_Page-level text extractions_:

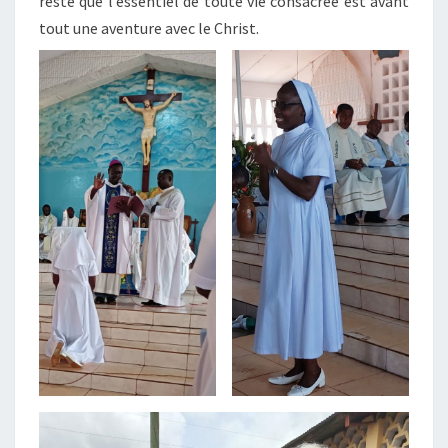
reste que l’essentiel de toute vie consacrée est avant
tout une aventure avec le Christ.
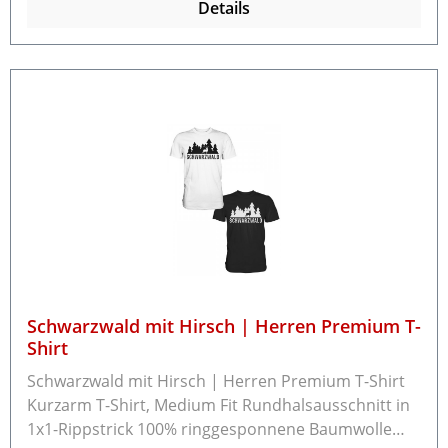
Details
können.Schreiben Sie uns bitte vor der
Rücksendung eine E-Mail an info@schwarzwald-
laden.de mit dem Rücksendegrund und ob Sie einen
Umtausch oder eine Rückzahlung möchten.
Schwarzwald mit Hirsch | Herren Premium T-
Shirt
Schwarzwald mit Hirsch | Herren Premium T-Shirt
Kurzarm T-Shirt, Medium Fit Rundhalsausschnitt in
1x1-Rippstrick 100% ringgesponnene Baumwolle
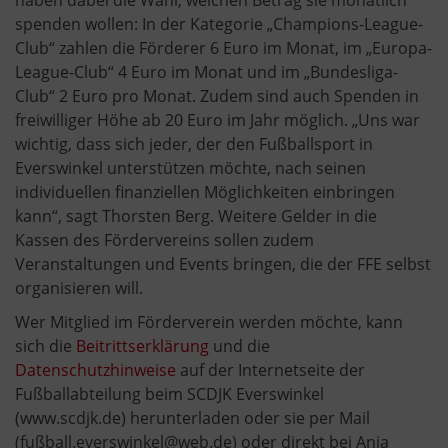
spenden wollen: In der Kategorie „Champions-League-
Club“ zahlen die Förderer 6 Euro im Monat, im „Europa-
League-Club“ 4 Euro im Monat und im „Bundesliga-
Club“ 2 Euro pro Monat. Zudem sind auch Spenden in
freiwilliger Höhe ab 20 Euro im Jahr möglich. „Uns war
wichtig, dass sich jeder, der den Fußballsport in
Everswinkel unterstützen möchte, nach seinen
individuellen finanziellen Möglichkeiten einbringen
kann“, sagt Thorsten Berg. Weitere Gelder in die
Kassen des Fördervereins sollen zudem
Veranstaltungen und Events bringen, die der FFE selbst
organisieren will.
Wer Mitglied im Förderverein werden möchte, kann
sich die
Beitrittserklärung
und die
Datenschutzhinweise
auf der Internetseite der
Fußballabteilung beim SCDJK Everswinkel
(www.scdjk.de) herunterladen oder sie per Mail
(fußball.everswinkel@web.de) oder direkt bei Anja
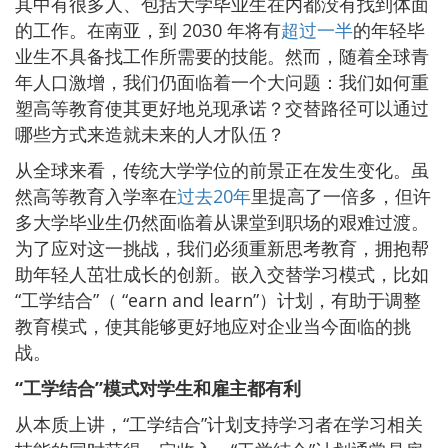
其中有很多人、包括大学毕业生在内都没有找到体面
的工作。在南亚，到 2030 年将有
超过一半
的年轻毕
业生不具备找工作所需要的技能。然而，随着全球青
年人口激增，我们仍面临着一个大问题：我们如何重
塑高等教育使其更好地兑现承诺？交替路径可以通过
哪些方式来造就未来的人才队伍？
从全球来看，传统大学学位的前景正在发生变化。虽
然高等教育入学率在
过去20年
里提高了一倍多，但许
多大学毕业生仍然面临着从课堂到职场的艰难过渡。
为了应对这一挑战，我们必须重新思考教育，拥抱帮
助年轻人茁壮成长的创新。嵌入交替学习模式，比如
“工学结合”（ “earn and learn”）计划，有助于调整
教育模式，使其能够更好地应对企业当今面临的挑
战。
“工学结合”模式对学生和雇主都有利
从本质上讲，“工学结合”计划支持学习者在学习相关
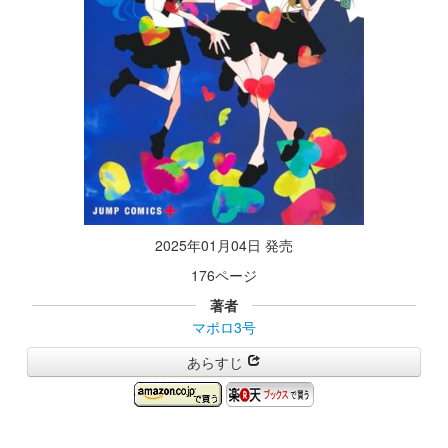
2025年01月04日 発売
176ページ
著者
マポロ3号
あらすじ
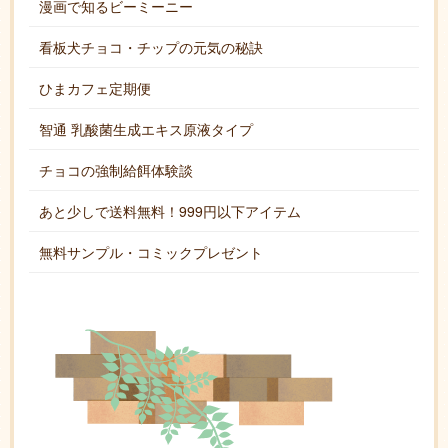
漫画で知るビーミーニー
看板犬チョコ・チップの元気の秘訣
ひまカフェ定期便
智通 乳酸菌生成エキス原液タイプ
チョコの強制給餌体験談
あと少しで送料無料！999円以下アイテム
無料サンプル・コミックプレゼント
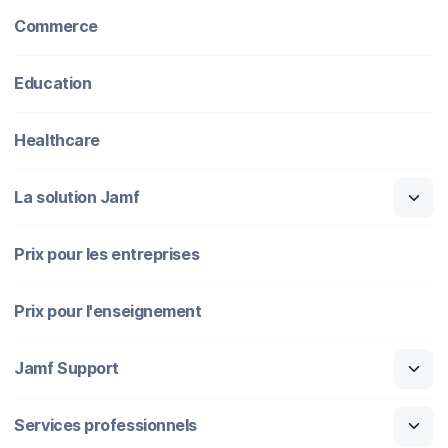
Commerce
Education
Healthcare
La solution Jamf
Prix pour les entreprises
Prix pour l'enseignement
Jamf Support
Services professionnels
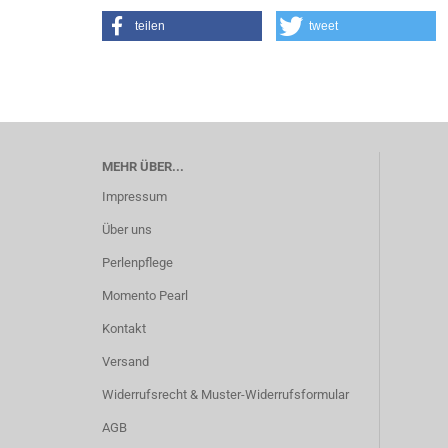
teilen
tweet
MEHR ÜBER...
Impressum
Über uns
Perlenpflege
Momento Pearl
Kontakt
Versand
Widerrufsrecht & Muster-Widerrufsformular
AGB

_Problem to work on_:
Convert the lines of the data into a Markdown table with the columns "Row" (a row number) and "Text" (the line), skipping blank lines and leaving out the pictures. Begin at the line containing "其中有很多人、包括大学毕业生在内都没有找到体面" and continue through the end of the data.

_Solution to the problem_:
| Row | Text |
|---|---|
| 1 | 其中有很多人、包括大学毕业生在内都没有找到体面 |
| 2 | 的工作。在南亚，到 2030 年将有 |
| 3 | 超过一半 |
| 4 | 的年轻毕 |
| 5 | 业生不具备找工作所需要的技能。然而，随着全球青 |
| 6 | 年人口激增，我们仍面临着一个大问题：我们如何重 |
| 7 | 塑高等教育使其更好地兑现承诺？交替路径可以通过 |
| 8 | 哪些方式来造就未来的人才队伍？ |
| 9 | 从全球来看，传统大学学位的前景正在发生变化。虽 |
| 10 | 然高等教育入学率在 |
| 11 | 过去20年 |
| 12 | 里提高了一倍多，但许 |
| 13 | 多大学毕业生仍然面临着从课堂到职场的艰难过渡。 |
| 14 | 为了应对这一挑战，我们必须重新思考教育，拥抱帮 |
| 15 | 助年轻人茁壮成长的创新。嵌入交替学习模式，比如 |
| 16 | “工学结合”（ “earn and learn”）计划，有助于调整 |
| 17 | 教育模式，使其能够更好地应对企业当今面临的挑 |
| 18 | 战。 |
| 19 | “工学结合”模式对学生和雇主都有利 |
| 20 | 从本质上讲，“工学结合”计划支持学习者在学习相关 |
| 21 | 2025年01月04日 発売 |
| 22 | 176ページ |
| 23 | 著者 |
| 24 | マポロ3号 |
| 25 | あらすじ |
| 26 | 漫画で知るビーミーニー |
| 27 | 看板犬チョコ・チップの元気の秘訣 |
| 28 | ひまカフェ定期便 |
| 29 | 智通 乳酸菌生成エキス原液タイプ |
| 30 | チョコの強制給餌体験談 |
| 31 | あと少しで送料無料！999円以下アイテム |
| 32 | 無料サンプル・コミックプレゼント |
| 33 | Commerce |
| 34 | Education |
| 35 | Healthcare |
| 36 | La solution Jamf |
| 37 | Prix pour les entreprises |
| 38 | Prix pour l'enseignement |
| 39 | Jamf Support |
| 40 | Services professionnels |
| 41 | teilen |
| 42 | tweet |
| 43 | MEHR ÜBER... |
| 44 | Impressum |
| 45 | Über uns |
| 46 | Perlenpflege |
| 47 | Momento Pearl |
| 48 | Kontakt |
| 49 | Versand |
| 50 | Widerrufsrecht & Muster-Widerrufsformular |
| 51 | AGB |